▶ [Entries supplied]
Start of Block

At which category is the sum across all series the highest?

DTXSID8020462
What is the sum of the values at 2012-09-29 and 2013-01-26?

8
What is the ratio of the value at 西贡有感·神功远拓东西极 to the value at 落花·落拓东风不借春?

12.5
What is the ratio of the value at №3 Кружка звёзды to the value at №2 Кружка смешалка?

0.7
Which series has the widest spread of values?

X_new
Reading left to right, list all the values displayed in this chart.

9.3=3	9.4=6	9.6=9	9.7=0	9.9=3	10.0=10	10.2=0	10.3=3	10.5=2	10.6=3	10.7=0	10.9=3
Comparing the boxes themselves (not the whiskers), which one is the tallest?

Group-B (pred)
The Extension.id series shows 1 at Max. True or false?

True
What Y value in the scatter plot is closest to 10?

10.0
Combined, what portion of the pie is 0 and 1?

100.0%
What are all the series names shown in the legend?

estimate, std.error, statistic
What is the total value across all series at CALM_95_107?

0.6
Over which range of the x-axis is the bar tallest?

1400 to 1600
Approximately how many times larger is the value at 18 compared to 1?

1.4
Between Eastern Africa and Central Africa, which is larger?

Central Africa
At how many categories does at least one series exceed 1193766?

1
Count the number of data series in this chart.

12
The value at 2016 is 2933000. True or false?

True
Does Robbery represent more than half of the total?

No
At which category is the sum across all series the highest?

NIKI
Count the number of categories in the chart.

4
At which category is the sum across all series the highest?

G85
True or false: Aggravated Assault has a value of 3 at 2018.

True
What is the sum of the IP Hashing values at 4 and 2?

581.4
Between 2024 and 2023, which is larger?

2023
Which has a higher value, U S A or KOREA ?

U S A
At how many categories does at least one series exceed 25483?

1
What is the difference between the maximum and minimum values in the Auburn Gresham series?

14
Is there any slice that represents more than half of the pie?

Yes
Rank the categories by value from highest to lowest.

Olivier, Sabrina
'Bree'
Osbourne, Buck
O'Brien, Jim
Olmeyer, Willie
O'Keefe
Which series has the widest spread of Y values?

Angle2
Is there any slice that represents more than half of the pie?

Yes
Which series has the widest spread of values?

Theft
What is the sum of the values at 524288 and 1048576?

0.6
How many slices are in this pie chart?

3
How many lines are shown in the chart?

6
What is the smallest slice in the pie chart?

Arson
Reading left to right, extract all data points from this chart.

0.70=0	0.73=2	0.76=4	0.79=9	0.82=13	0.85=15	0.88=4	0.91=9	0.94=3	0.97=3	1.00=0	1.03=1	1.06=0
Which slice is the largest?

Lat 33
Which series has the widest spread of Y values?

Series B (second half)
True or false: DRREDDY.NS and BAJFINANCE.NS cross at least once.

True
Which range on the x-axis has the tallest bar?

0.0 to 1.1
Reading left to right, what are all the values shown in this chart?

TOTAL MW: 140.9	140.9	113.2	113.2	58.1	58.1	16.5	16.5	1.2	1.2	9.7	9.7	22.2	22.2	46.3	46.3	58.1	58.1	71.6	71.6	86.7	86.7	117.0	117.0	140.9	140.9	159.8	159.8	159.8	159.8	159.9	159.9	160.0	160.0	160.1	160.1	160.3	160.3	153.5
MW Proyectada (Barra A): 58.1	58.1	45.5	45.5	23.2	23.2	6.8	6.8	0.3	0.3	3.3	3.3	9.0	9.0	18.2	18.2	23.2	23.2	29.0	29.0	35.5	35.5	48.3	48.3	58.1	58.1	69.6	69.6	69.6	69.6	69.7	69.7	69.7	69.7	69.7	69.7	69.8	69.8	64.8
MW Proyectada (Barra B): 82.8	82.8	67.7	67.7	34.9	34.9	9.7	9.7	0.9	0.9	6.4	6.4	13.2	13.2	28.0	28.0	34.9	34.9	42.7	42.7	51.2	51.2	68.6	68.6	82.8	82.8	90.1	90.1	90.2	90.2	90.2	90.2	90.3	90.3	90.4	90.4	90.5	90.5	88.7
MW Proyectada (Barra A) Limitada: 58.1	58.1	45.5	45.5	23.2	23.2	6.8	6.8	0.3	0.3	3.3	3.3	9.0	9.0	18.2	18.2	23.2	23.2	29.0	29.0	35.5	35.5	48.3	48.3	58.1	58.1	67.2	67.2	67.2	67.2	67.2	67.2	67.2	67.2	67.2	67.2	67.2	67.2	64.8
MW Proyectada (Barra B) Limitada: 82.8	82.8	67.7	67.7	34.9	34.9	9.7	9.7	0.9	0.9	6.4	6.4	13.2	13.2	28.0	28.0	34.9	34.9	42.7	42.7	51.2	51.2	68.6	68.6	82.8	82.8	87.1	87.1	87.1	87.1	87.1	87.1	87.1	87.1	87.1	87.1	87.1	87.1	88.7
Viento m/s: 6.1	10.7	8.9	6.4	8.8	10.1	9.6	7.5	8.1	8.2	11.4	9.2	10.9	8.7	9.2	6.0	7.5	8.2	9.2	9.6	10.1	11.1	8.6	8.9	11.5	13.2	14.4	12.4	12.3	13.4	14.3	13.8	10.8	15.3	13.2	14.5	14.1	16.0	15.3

End of Block

▶ [Your assignment]
Reproduce all of the records above, swapping "sum across all series" for "combined total of all series" at every occurrence and leaving everything else unchanged.

▶ [Written response]
At which category is the combined total of all series the highest?

DTXSID8020462
What is the sum of the values at 2012-09-29 and 2013-01-26?

8
What is the ratio of the value at 西贡有感·神功远拓东西极 to the value at 落花·落拓东风不借春?

12.5
What is the ratio of the value at №3 Кружка звёзды to the value at №2 Кружка смешалка?

0.7
Which series has the widest spread of values?

X_new
Reading left to right, list all the values displayed in this chart.

9.3=3	9.4=6	9.6=9	9.7=0	9.9=3	10.0=10	10.2=0	10.3=3	10.5=2	10.6=3	10.7=0	10.9=3
Comparing the boxes themselves (not the whiskers), which one is the tallest?

Group-B (pred)
The Extension.id series shows 1 at Max. True or false?

True
What Y value in the scatter plot is closest to 10?

10.0
Combined, what portion of the pie is 0 and 1?

100.0%
What are all the series names shown in the legend?

estimate, std.error, statistic
What is the total value across all series at CALM_95_107?

0.6
Over which range of the x-axis is the bar tallest?

1400 to 1600
Approximately how many times larger is the value at 18 compared to 1?

1.4
Between Eastern Africa and Central Africa, which is larger?

Central Africa
At how many categories does at least one series exceed 1193766?

1
Count the number of data series in this chart.

12
The value at 2016 is 2933000. True or false?

True
Does Robbery represent more than half of the total?

No
At which category is the combined total of all series the highest?

NIKI
Count the number of categories in the chart.

4
At which category is the combined total of all series the highest?

G85
True or false: Aggravated Assault has a value of 3 at 2018.

True
What is the sum of the IP Hashing values at 4 and 2?

581.4
Between 2024 and 2023, which is larger?

2023
Which has a higher value, U S A or KOREA ?

U S A
At how many categories does at least one series exceed 25483?

1
What is the difference between the maximum and minimum values in the Auburn Gresham series?

14
Is there any slice that represents more than half of the pie?

Yes
Rank the categories by value from highest to lowest.

Olivier, Sabrina
'Bree'
Osbourne, Buck
O'Brien, Jim
Olmeyer, Willie
O'Keefe
Which series has the widest spread of Y values?

Angle2
Is there any slice that represents more than half of the pie?

Yes
Which series has the widest spread of values?

Theft
What is the sum of the values at 524288 and 1048576?

0.6
How many slices are in this pie chart?

3
How many lines are shown in the chart?

6
What is the smallest slice in the pie chart?

Arson
Reading left to right, extract all data points from this chart.

0.70=0	0.73=2	0.76=4	0.79=9	0.82=13	0.85=15	0.88=4	0.91=9	0.94=3	0.97=3	1.00=0	1.03=1	1.06=0
Which slice is the largest?

Lat 33
Which series has the widest spread of Y values?

Series B (second half)
True or false: DRREDDY.NS and BAJFINANCE.NS cross at least once.

True
Which range on the x-axis has the tallest bar?

0.0 to 1.1
Reading left to right, what are all the values shown in this chart?

TOTAL MW: 140.9	140.9	113.2	113.2	58.1	58.1	16.5	16.5	1.2	1.2	9.7	9.7	22.2	22.2	46.3	46.3	58.1	58.1	71.6	71.6	86.7	86.7	117.0	117.0	140.9	140.9	159.8	159.8	159.8	159.8	159.9	159.9	160.0	160.0	160.1	160.1	160.3	160.3	153.5
MW Proyectada (Barra A): 58.1	58.1	45.5	45.5	23.2	23.2	6.8	6.8	0.3	0.3	3.3	3.3	9.0	9.0	18.2	18.2	23.2	23.2	29.0	29.0	35.5	35.5	48.3	48.3	58.1	58.1	69.6	69.6	69.6	69.6	69.7	69.7	69.7	69.7	69.7	69.7	69.8	69.8	64.8
MW Proyectada (Barra B): 82.8	82.8	67.7	67.7	34.9	34.9	9.7	9.7	0.9	0.9	6.4	6.4	13.2	13.2	28.0	28.0	34.9	34.9	42.7	42.7	51.2	51.2	68.6	68.6	82.8	82.8	90.1	90.1	90.2	90.2	90.2	90.2	90.3	90.3	90.4	90.4	90.5	90.5	88.7
MW Proyectada (Barra A) Limitada: 58.1	58.1	45.5	45.5	23.2	23.2	6.8	6.8	0.3	0.3	3.3	3.3	9.0	9.0	18.2	18.2	23.2	23.2	29.0	29.0	35.5	35.5	48.3	48.3	58.1	58.1	67.2	67.2	67.2	67.2	67.2	67.2	67.2	67.2	67.2	67.2	67.2	67.2	64.8
MW Proyectada (Barra B) Limitada: 82.8	82.8	67.7	67.7	34.9	34.9	9.7	9.7	0.9	0.9	6.4	6.4	13.2	13.2	28.0	28.0	34.9	34.9	42.7	42.7	51.2	51.2	68.6	68.6	82.8	82.8	87.1	87.1	87.1	87.1	87.1	87.1	87.1	87.1	87.1	87.1	87.1	87.1	88.7
Viento m/s: 6.1	10.7	8.9	6.4	8.8	10.1	9.6	7.5	8.1	8.2	11.4	9.2	10.9	8.7	9.2	6.0	7.5	8.2	9.2	9.6	10.1	11.1	8.6	8.9	11.5	13.2	14.4	12.4	12.3	13.4	14.3	13.8	10.8	15.3	13.2	14.5	14.1	16.0	15.3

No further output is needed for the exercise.